**AUSGANGSTEXT:**
Im Möglichkeitraum zwischen intensiver Liebe und Sex-only-Begegnungen gibt es natürlich auch noch diverse Zwischenformen und die sind wohl das, was in der Realität der meisten Beziehungen stattfindet. Wo sich ein Mensch in diesem Möglich-keitsraum verortet, hängt vor allem von seiner Persönlichkeit, dem Verlauf seiner Kindheit, seelischen Ver-störungen usw. ab. Jeder wird im Rahmen seiner Möglichkeiten das suchen und machen, was ihm entspricht - und man sollte versuchen, das zu tolerieren.
Ich habe mich auch eher für eine Zwischenlösung entschieden - das kann man auch meinem Profiltext bei GR entnehmen.
Die Ebene der Kritik sollte sich damit befassen, inwieweit die Menschen ihre Freiheit verlieren, wenn sie ihre Emotionen reduzieren und welches die gesellschaftlichen Ursachen dafür sind. In diesem Sinne ist auch der GR-Essay gedacht gewesen und zu diesem Problem gibt es eine Vielzahl von Texten und Analysen und eine lange Diskussion innerhalb der Linken. Dabei werden romantische Vorstellungen von der Liebe oft mit dem bürgerlichen Beziehungsideal gleichgesetzt. Ich glaube, dass das so einfach nicht ist und das diese Diskussion noch nicht zu einem überzeugenden Ergebnis geführt hat. Vielleicht ist dafür auch ein anderes Bewußtsein oder eine andere Dialektik notwendig.

**VORLIEGENDE EINTRÄGE:**
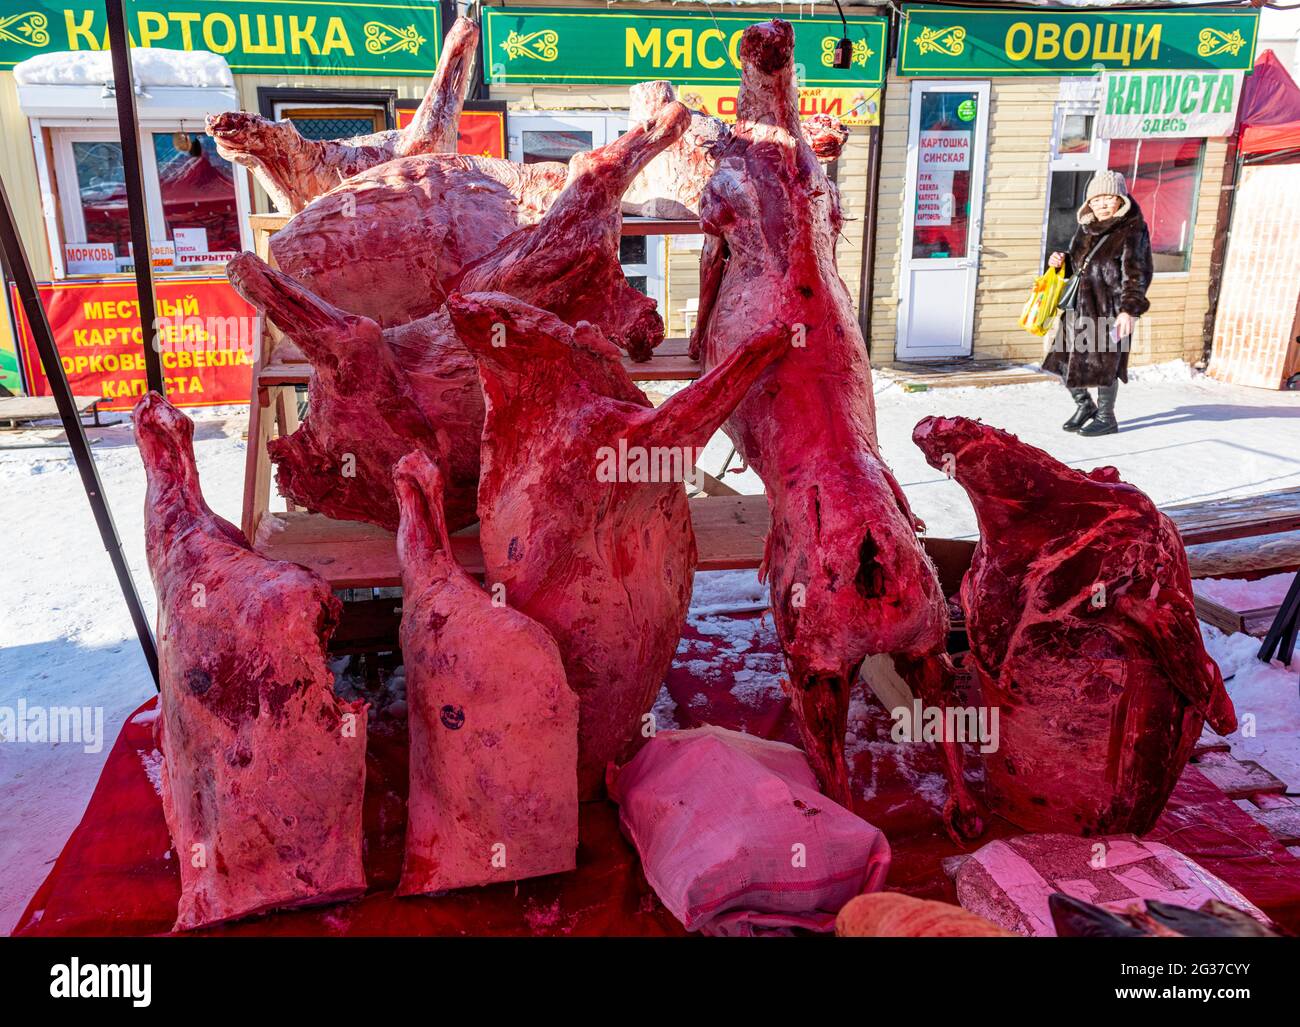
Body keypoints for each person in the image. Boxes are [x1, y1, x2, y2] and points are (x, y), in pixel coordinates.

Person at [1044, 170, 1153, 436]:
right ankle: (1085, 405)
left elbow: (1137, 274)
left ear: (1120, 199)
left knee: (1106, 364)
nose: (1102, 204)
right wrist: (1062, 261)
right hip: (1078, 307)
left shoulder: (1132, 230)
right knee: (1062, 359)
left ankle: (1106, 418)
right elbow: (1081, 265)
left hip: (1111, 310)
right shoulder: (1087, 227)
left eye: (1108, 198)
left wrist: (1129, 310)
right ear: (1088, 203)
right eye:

**AUFGABE:** Schreib den Text über Liebe und Beziehungsformen nach seinem letzten Satz weiter.

**ANTWORT:**
LG
Andreas

12 joachim_von_der_lust 22.Aug. - 16:59
Das schreibst Du: “Die romantische Liebe ist vielleicht unrealistisch (vielleicht auch manchmal symbiotisch) - oder sogar tragisch (Romeo und Julia) - und passt möglicherweise auch gar nicht in unsere Welt. Man kann aber auch die von Emotionalität entkopplelte Sexualität als tragisch verstehen - in dem Sinne, dass Menschen sich dabei nur auf der Ebene der Triebe begegnen und eine wirkliche emotionale Begegnung dabei gar nicht stattfindet.”
Du wertest hier ungebundene sexuelle LUST ab “Nur auf der Ebene der Triebe” und überhöhst die von Dir schwärmerisch beschriebene Liebesbeziehung, und das erscheint mir recht pubertär.
Es gibt Menschen die ganz vielfältige Vorstellungen darüber haben, und die Einbettung von Sex in eine Liebesbeziehung ist die in den kitschigen Filmen usw. vertretene gesellschaftliche Norm.
Wir in der emanzipativen Schwulenbewegung haben nicht die Aufgabe, die Menschen im Sinne der vorherrschenden Doppelmoral zu manipulieren und andere Formen von Beziehungen und Sex abwertend zu kommentieren.
Wir haben im Gegenteil die Aufgabe, den Menschen unserer Szene die Ellenbogenfreiheit zu verschaffen, die sie benötigen, um sich vielfältig zu erproben.
Sie mögen zeitweilig freiwillig oder unfreiwillig in Beziehungen sein und zeitweilig freiwillig oder unfreiwillig auf Beziehungen verzichten ohne auf Sex zu verzichten.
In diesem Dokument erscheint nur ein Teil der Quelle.